**Work order**: Copy out every line of the data where the word "South" is found.

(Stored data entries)
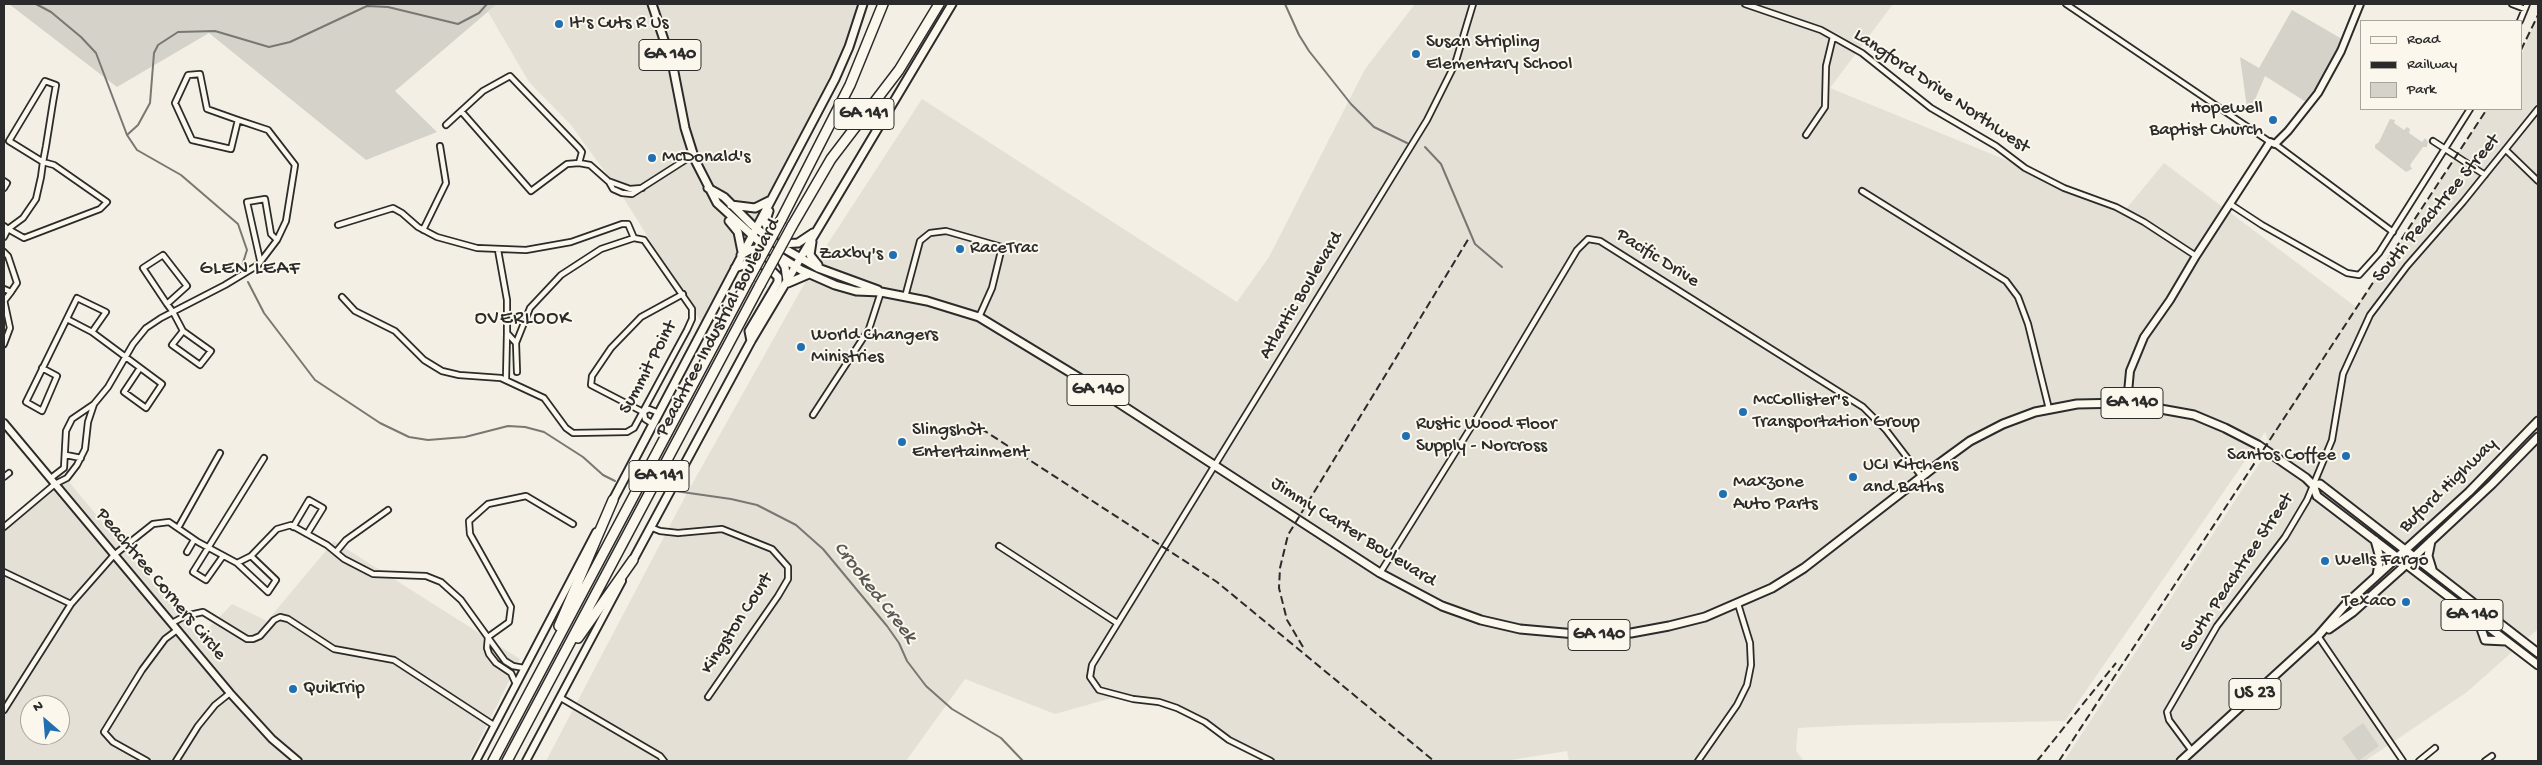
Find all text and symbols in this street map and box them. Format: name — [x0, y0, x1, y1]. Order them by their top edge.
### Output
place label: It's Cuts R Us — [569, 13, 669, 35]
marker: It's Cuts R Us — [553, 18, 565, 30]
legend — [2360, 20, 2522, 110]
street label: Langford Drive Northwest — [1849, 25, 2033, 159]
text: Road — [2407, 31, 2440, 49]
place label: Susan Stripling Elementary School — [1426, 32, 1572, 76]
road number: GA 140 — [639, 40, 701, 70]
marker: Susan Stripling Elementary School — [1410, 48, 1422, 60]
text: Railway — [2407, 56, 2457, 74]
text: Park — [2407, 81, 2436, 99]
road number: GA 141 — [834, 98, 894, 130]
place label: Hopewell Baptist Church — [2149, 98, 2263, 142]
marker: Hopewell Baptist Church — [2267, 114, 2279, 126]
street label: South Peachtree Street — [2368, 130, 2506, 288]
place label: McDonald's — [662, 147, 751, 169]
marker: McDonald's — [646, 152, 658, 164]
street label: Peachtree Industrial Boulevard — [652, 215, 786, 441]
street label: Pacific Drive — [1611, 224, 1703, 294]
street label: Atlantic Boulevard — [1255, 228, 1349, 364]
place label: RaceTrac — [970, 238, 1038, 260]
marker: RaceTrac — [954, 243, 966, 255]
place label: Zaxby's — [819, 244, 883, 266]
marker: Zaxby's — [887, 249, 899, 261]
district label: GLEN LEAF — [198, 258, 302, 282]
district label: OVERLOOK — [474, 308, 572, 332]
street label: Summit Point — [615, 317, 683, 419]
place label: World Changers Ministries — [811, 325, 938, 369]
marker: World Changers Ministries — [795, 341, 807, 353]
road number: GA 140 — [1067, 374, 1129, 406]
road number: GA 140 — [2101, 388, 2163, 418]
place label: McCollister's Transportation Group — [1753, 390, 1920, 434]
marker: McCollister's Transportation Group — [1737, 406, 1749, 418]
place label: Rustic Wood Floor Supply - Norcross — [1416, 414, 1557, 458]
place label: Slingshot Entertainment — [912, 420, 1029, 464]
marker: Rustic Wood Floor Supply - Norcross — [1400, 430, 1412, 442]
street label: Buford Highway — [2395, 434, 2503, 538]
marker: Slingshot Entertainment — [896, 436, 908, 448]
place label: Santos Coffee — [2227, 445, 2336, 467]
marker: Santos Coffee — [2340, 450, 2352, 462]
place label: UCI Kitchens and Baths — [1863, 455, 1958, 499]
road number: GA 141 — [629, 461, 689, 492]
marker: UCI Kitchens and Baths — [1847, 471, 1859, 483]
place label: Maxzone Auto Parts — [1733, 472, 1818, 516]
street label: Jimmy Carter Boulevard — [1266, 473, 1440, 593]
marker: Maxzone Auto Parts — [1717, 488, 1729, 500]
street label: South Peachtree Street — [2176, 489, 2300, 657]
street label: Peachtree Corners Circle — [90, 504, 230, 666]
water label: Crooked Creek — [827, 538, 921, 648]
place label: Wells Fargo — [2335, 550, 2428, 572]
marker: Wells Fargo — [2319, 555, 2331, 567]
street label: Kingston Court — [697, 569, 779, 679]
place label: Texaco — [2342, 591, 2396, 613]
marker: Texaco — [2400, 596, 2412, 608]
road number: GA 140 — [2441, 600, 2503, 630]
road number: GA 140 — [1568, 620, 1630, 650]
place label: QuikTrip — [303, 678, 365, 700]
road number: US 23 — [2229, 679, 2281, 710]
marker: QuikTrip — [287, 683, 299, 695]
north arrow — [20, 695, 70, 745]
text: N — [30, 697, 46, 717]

* * *

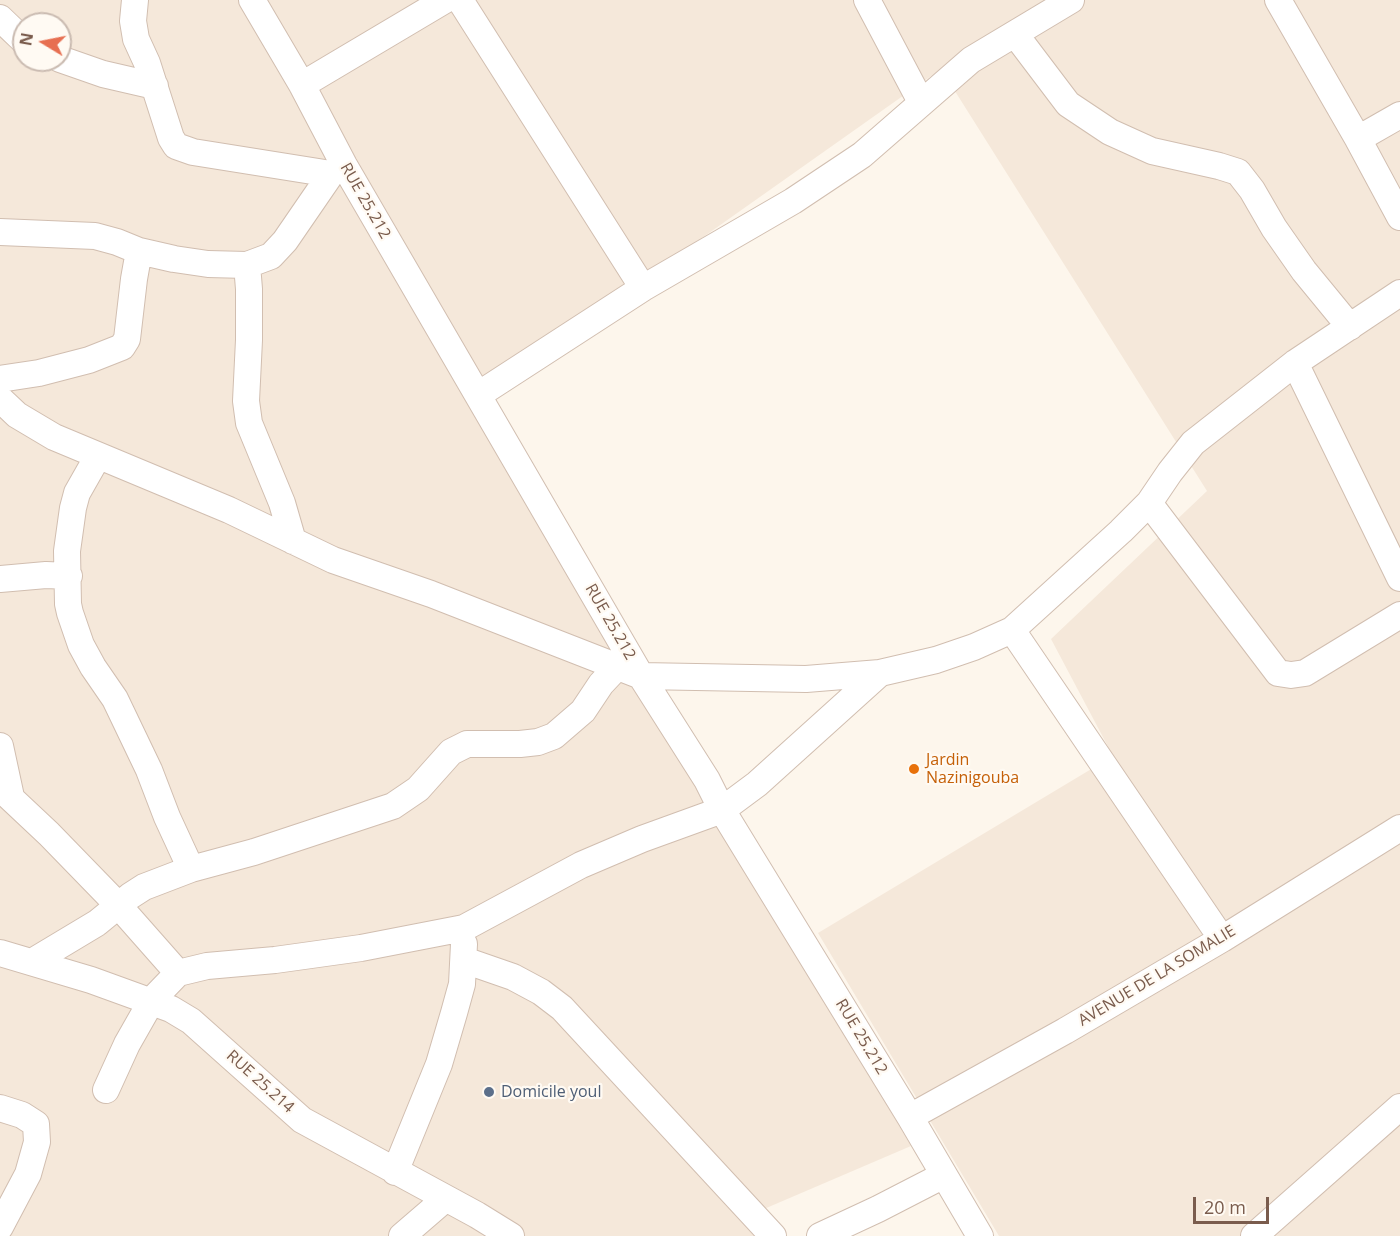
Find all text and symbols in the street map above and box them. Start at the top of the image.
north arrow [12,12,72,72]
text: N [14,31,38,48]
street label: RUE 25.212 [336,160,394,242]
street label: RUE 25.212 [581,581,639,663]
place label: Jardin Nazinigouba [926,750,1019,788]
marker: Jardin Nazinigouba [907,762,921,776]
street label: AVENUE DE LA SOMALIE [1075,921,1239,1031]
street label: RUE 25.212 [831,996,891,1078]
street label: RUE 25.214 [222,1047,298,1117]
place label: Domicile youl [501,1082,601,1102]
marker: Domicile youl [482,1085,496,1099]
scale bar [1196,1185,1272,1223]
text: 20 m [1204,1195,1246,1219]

**Answer box**:
street label: South Peachtree Street — [2368, 130, 2506, 288]
street label: South Peachtree Street — [2176, 489, 2300, 657]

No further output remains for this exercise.